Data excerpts
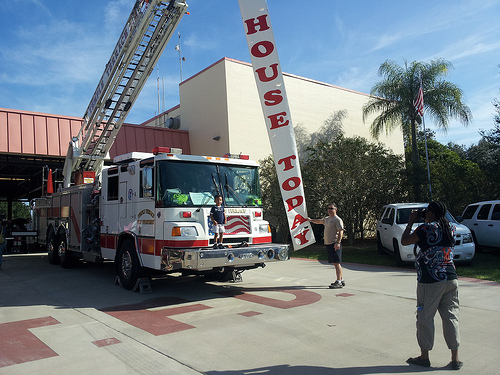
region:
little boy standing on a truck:
[202, 190, 247, 272]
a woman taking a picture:
[383, 181, 481, 371]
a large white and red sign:
[240, 15, 325, 257]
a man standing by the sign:
[295, 182, 363, 309]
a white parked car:
[370, 187, 490, 277]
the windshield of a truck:
[133, 151, 270, 208]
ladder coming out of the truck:
[66, 1, 195, 193]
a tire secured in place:
[95, 221, 162, 299]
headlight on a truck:
[164, 220, 200, 238]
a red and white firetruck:
[7, 120, 317, 299]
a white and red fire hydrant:
[29, 6, 279, 284]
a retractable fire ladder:
[56, 2, 185, 177]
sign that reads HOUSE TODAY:
[231, 4, 317, 252]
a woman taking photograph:
[394, 187, 473, 369]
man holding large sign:
[241, 7, 355, 292]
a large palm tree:
[359, 58, 470, 226]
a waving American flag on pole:
[407, 68, 432, 195]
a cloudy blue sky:
[2, 0, 492, 139]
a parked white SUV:
[377, 200, 479, 269]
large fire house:
[3, 56, 413, 249]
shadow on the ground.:
[264, 353, 353, 373]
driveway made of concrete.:
[241, 312, 323, 341]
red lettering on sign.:
[280, 156, 314, 236]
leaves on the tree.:
[380, 62, 453, 109]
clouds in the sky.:
[347, 31, 371, 80]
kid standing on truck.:
[210, 192, 227, 247]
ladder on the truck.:
[100, 12, 156, 110]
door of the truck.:
[141, 167, 153, 248]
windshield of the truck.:
[231, 168, 253, 193]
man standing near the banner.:
[323, 204, 353, 285]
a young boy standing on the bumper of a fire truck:
[209, 193, 228, 248]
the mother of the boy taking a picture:
[399, 199, 464, 369]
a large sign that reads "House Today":
[242, 1, 317, 251]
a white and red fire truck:
[29, 146, 292, 293]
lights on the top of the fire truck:
[150, 145, 250, 160]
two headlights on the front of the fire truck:
[171, 222, 270, 234]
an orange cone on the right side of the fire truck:
[44, 168, 54, 194]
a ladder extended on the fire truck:
[64, 0, 189, 168]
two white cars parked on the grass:
[372, 199, 499, 263]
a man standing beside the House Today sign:
[282, 200, 344, 288]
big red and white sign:
[218, 0, 370, 255]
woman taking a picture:
[385, 175, 478, 367]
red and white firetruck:
[13, 100, 317, 300]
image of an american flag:
[203, 204, 258, 244]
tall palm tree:
[347, 22, 469, 231]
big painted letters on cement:
[0, 227, 323, 367]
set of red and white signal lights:
[140, 133, 257, 168]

Task objective
Rewrite everything from the start of the rows down to the line containing "[359, 58, 470, 226]", switching "woman" to "lady" and keeping all else unchanged. Leave the pictures out of your answer.

Answer section
region:
little boy standing on a truck:
[202, 190, 247, 272]
a lady taking a picture:
[383, 181, 481, 371]
a large white and red sign:
[240, 15, 325, 257]
a man standing by the sign:
[295, 182, 363, 309]
a white parked car:
[370, 187, 490, 277]
the windshield of a truck:
[133, 151, 270, 208]
ladder coming out of the truck:
[66, 1, 195, 193]
a tire secured in place:
[95, 221, 162, 299]
headlight on a truck:
[164, 220, 200, 238]
a red and white firetruck:
[7, 120, 317, 299]
a white and red fire hydrant:
[29, 6, 279, 284]
a retractable fire ladder:
[56, 2, 185, 177]
sign that reads HOUSE TODAY:
[231, 4, 317, 252]
a lady taking photograph:
[394, 187, 473, 369]
man holding large sign:
[241, 7, 355, 292]
a large palm tree:
[359, 58, 470, 226]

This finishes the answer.